───── Excerpted text ─────

• Using NiFi to write to HDFS on the Hortonworks Sandbox

    The (Hortonworks Sandbox)[http://hortonworks.com/sandbox/] is designed to be a self contained learning platform for HDP, and runs in a VM, with all the components on HDP installed in a very small environment. Obviously there are some compromises inherent in pushing a powerful clustered computing system into a single environment on a VM on your laptop, but it remains a powerful tool for trying out the functionality that HDP has to offer.

    Hortonworks Data Flow is a new tool which provides a simple means of ingesting data to the HDP platform and others. In this tutorial I’m going to show you how to hook up an instance of HDF running locally, or in some VM, to a remote instance of HDF running within the sandbox. This instance will then have easy access to HDFS, HBase, Solr and Kafka for example within the sandbox.

    Why not just go direct to these services? In VM environments, there are often a range of port forwarding and routing issues that you need to fix to get access to these services. You would also have to download client configurations to link your machine up to the sandbox machine, which can over-complicate the learning process.

    So lets start by putting HDF onto the Sandbox. (Ali Bajwa)[https://github.com/abajwa-hw] provides an excellent Nifi Service for Ambari, along with (instructions to install this on the sandbox)[https://github.com/abajwa-hw/ambari-nifi-service]. There are also some great first step tutorials on building Flows with the newly installed NiFi on your sandbox.

    Enabling remote connections (site-2-site)

    Now let’s looks at how you would connect up a NiFi running outside the sandbox. First we need to enable the remote port for our sandbox instance. To do this, use Ambari, find the nifi service on the left:

    Then find the Advanced nifi-properties-env section:

    In this section, enable remote site-2-site by specifying a port for the nifi.remote.input.socket.port property. For now we’re also going to turn off the encryption of the site-2-site, since we’re just using a sandbox, by setting nifi.remote.input.secure=false

    Don’t forget to restart your NiFi service in Ambari to apply these changes.

    What this does is to establish the port for the data channel used by the NiFi site-2-site protocol, this is separate from the API control channel which we use to run the NiFi GUI on (9090 by default).

    We will now need to forward the remote data port on our sandbox VM if you’re using NAT networking (for example with the VirtualBox sandbox). To do this, go to the network settings on your virtual machine:

    And add two port forwarding rules for port 9090 (the default NiFi GUI and API port) and 9091 (the data channel for the NiFi site-2-site protocol).

───── Entries shown ─────

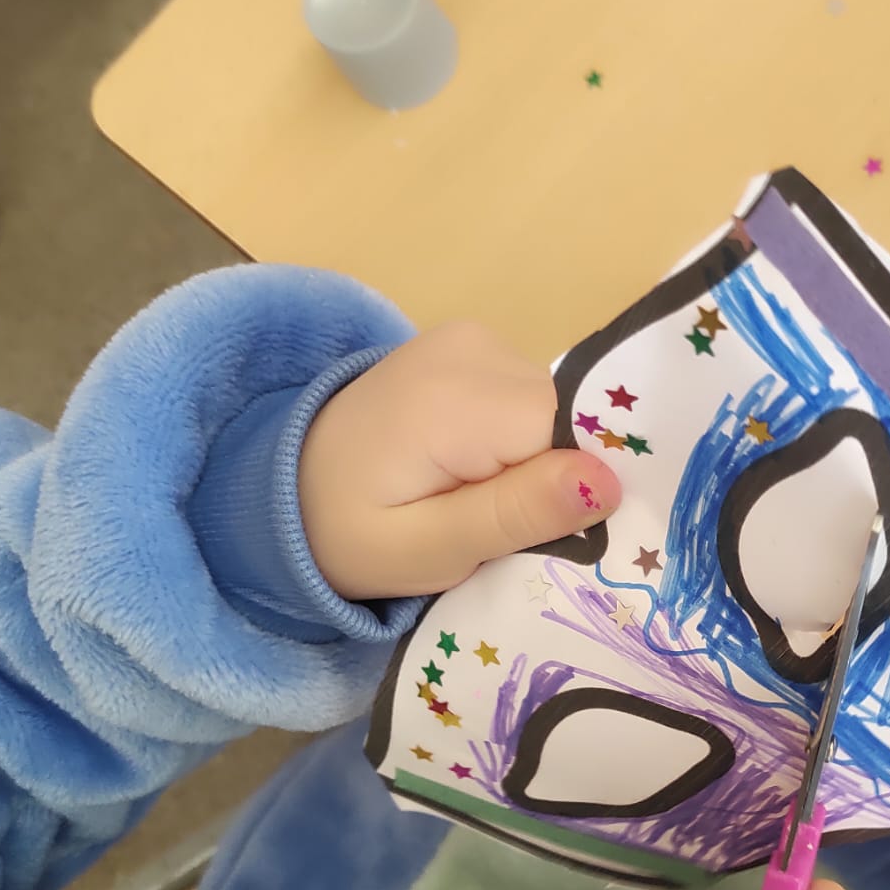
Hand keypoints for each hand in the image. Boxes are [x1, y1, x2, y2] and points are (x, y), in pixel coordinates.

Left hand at [298, 322, 620, 601]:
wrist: (281, 486)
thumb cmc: (350, 533)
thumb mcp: (425, 551)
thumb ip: (514, 515)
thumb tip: (608, 482)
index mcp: (454, 400)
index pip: (570, 439)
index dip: (562, 494)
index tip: (525, 535)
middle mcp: (472, 348)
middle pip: (565, 419)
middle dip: (545, 478)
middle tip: (485, 523)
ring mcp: (472, 337)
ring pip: (553, 409)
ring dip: (531, 460)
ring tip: (469, 494)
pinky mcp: (471, 342)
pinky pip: (529, 395)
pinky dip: (516, 437)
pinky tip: (469, 463)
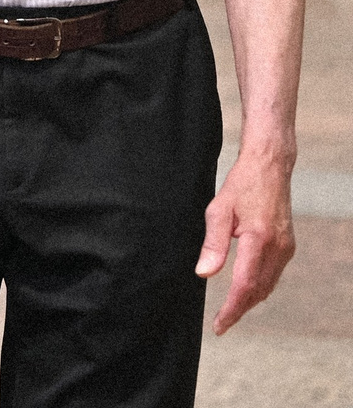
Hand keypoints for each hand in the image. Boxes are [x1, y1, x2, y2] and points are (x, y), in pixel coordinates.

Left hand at [199, 150, 296, 333]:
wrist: (269, 168)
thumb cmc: (241, 185)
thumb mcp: (218, 209)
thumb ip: (212, 244)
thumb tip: (204, 274)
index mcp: (259, 239)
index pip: (244, 284)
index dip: (232, 308)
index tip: (220, 325)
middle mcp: (278, 248)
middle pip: (258, 290)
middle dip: (240, 310)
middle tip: (222, 325)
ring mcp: (286, 248)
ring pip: (268, 285)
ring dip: (250, 301)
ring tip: (230, 313)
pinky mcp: (287, 246)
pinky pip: (273, 274)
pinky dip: (259, 287)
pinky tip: (247, 292)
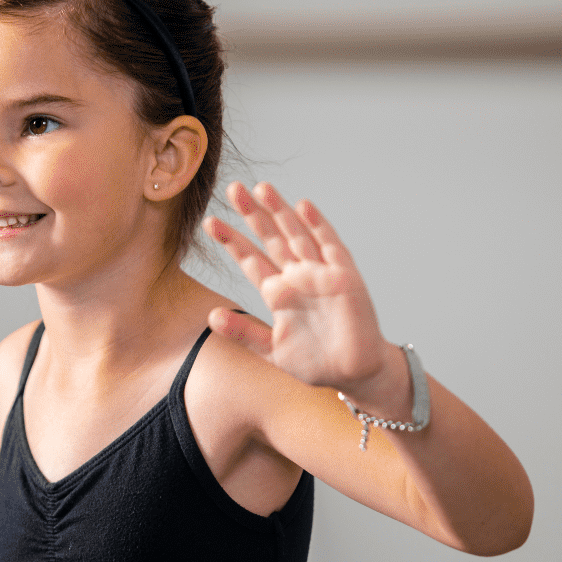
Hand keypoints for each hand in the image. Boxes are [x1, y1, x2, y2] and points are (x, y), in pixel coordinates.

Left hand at [204, 183, 402, 407]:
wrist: (351, 374)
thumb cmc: (314, 362)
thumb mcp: (270, 350)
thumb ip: (242, 333)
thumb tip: (211, 315)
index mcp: (278, 293)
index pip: (251, 260)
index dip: (232, 241)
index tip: (210, 223)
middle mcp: (298, 277)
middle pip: (271, 239)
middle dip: (252, 215)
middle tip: (233, 189)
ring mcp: (321, 274)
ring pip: (297, 235)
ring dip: (280, 212)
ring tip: (261, 188)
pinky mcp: (344, 277)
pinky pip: (330, 246)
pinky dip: (318, 226)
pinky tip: (303, 207)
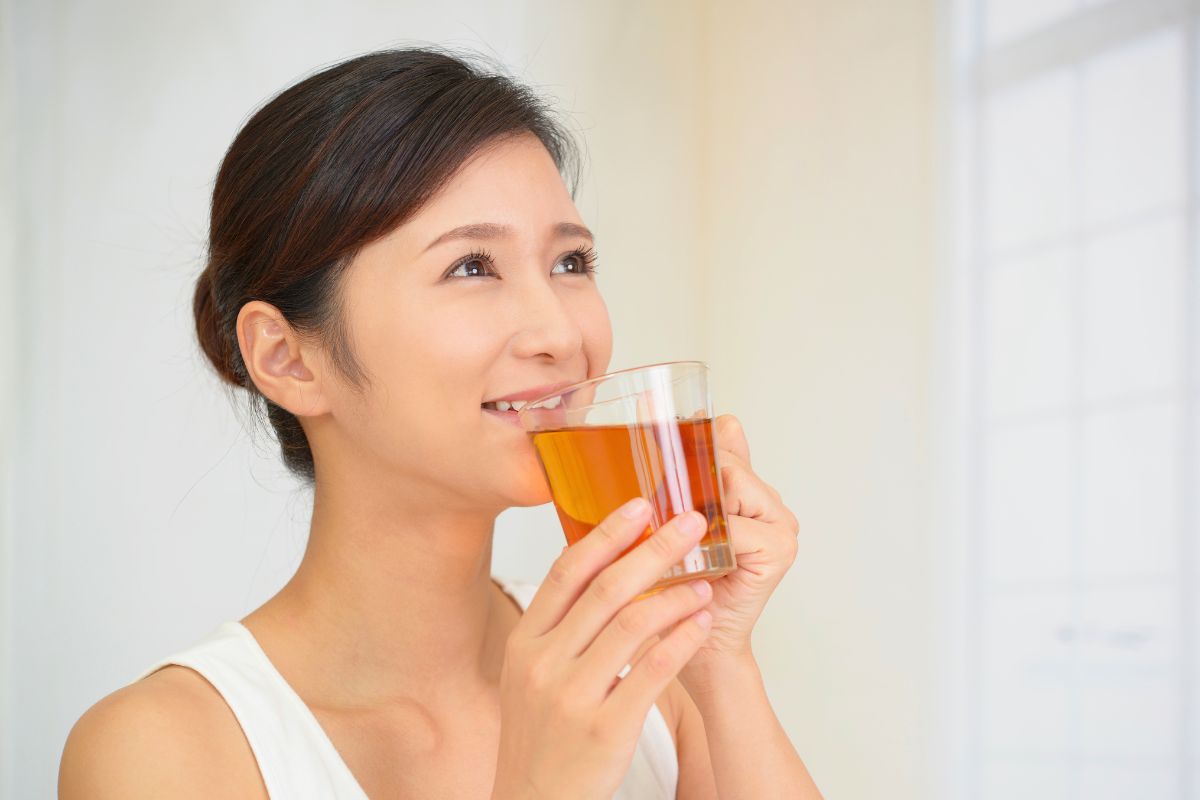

─────

### Task requirements
Resume the tutorial on using NiFi to write to HDFS on the Hortonworks Sandbox, picking up after its final sentence. The lines above have no part in this.

### Reply to the exercise
    Once we’ve got the configuration in place, we can create a flow on the sandbox with and input port for the remote connection, and a PutHDFS processor to write out the data. Of course if we were doing this properly, we would include MergeContent before the PutHDFS to ensure we’re not writing too many small files to HDFS, but for the purposes of this demonstration, this will do fine.

    Setting up the remote collector

    Now let’s got to another NiFi instance running directly on our host machine (you could of course use another VM, as long as you have VM to VM networking enabled). For this one we’re just going to put together a simple flow to demonstrate the remote link.

    Drag a remote process group onto the canvas, and give it the URL of the sandbox nifi interface (note this is exactly as you would type it into a web browser, NOT the port you set in the remote settings).

    Right click on this to Enable Transmission, and let the processor grab a list of the input ports on the other side.

    We can now connect data into one of those ports:

    Before data will flow, we also need to turn on the remote port. Right-click on the remote process group, and bring up the remote ports dialog. Here you should have a switch to be able to turn out the remote port that will be receiving data.

    Note you can also tune the number of connections between the two. Between one and four usually makes sense.

    You should now be able to see data flowing from your local NiFi on the laptop, into the NiFi instance running in the Sandbox. The Sandbox instance will also be accepting that data an writing it into HDFS.

    This provides a simple example of how the remote site-2-site protocol is setup. The pattern proves extremely powerful when collecting data from remote sites, or servers, and as a means of communicating between different HDF instances. Remember, HDF is a two-way data flow engine afterall. The protocol also provides the means to configure secure two-way authenticated SSL, supports compression on the wire, and transfers both the data payload and the flow file attributes between NiFis.

    more...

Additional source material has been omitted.